Mientras me peinaba, intentó sacar tema de conversación preguntándome si había venido más veces. Le respondí que no, que no vivía por la zona. La pobre desconocía que soy una caja hermética en cuanto a revelar cualquier tipo de información personal. Podría interrogarme la misma KGB que sacaría los mismos detalles sobre mi persona. Mi madre nos enseñó que cualquier información puede utilizarse en tu contra y desde entonces vivo escéptica al respecto. Sin embargo, las señoras de mi alrededor no tenían ningún reparo en compartir todos los detalles más personales de su vida. Es gracioso eso de las peluquerías, es sentarte en sus asientos reclinables y al primer masaje en la cabeza estás cantando tus mayores secretos. Es como una terapia.
Yo no me considero una persona cotilla, pero he de confesar que la vida de mi compañera de asiento me pareció de lo más interesante. Yo había venido a cortarme el pelo y de pronto estaba asistiendo a un podcast gratuito sobre las infidelidades, el amor por los hijos y los problemas de casarte joven. Su peluquero asentía sin interés alguno a todo lo que decía, supongo que no era la primera vez que le contaba su vida. La verdad es que esta gente tiene el cielo ganado. La señora de detrás se quejaba de su gato y lo poco que comía últimamente. Observé cómo el resto de señoras se desahogaban a mi alrededor. Los peluqueros, por su parte, aportaban todo tipo de respuestas: opinaban de política, de sociedad, de cultura… expertos todos en un poco de todo y mucho de nada.
Mi peluquera volvió a insistir, parecía molesta por no poder sacar nada relevante sobre mí. “Entonces, ¿no vives por la zona?” Le respondí que vivía en el extranjero. Vi a través del espejo como sus ojos brillaban satisfechos. “¿En dónde?” Le dije que en Portugal (cuanto más genérica sea la información, mejor). Al comprobar que no había en donde rascar, procedió a rellenar ella los silencios. Resultó que tuvo un novio portugués que conoció en un vuelo a Lisboa. Su familia es una de las mayores fortunas de Portugal, pero lo terminaron dejando por sus problemas con la droga. Ahora estaba en uno de esos centros de rehabilitación cinco estrellas a los que acuden los famosos.
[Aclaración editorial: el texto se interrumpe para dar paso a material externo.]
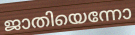
ജാതിയെന്നോ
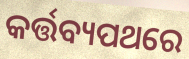
କର୍ତ୍ତବ୍ୟପଥରେ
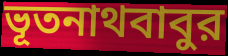
ভূতনাথবাবুর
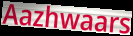
Aazhwaars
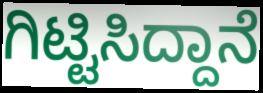
ಗಿಟ್ಟಿಸಿದ್ದಾನೆ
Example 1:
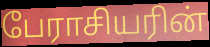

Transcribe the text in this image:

பேராசியரின்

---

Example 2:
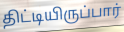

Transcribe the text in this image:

திட்டியிருப்பார்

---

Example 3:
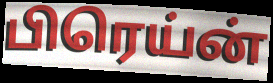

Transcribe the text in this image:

பிரெய்ன்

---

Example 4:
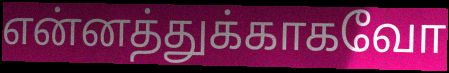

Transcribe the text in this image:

என்னத்துக்காகவோ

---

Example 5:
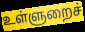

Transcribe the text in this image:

உள்ளுறைச்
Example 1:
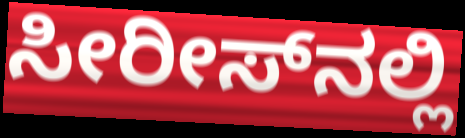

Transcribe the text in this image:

ಸೀರೀಸ್‌ನಲ್ಲಿ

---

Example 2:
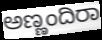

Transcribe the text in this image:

ಅಣ್ಣಂದಿರಾ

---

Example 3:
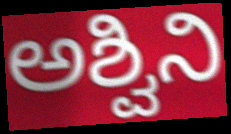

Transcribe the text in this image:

ಅಶ್ವಿನಿ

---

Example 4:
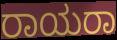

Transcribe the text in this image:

ರಾಯರಾ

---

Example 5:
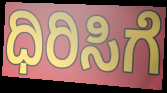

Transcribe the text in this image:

ಧಿರಿಸಿಗೆ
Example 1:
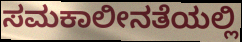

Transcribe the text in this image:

“Seguimos en contacto todavía, solo que nunca me ha perdonado lo de Hong Kong”. Se conoce que ella se mudó por trabajo a China y él le puso en contacto con su primo que vivía ahí. Terminó liada con el primo y con casa gratis. Ella compartía todo esto con una trasparencia aplastante. “No me acosté con él la primera noche ¿eh? Pero claro, ya la segunda… pues sí”. Yo asentía absorta en la historia. De pronto habíamos cambiado los papeles y ella era la paciente y yo su terapeuta. Al terminar de secarme el pelo, me acompañó a la recepción. Me cobraron el doble que en cualquier otro sitio, en ese momento me pregunté si era yo la que debía de cobrar por aquella sesión. “Ahora tengo otro novio, es marroquí” me dijo antes de despedirse. Me puso la chaqueta y salí de la peluquería pensativa. Supongo que los peluqueros están tan acostumbrados a escuchar, que a veces se nos olvida que ellos también tienen cosas que contar. Y vaya que si las tienen. A mí me ha dado para una postal.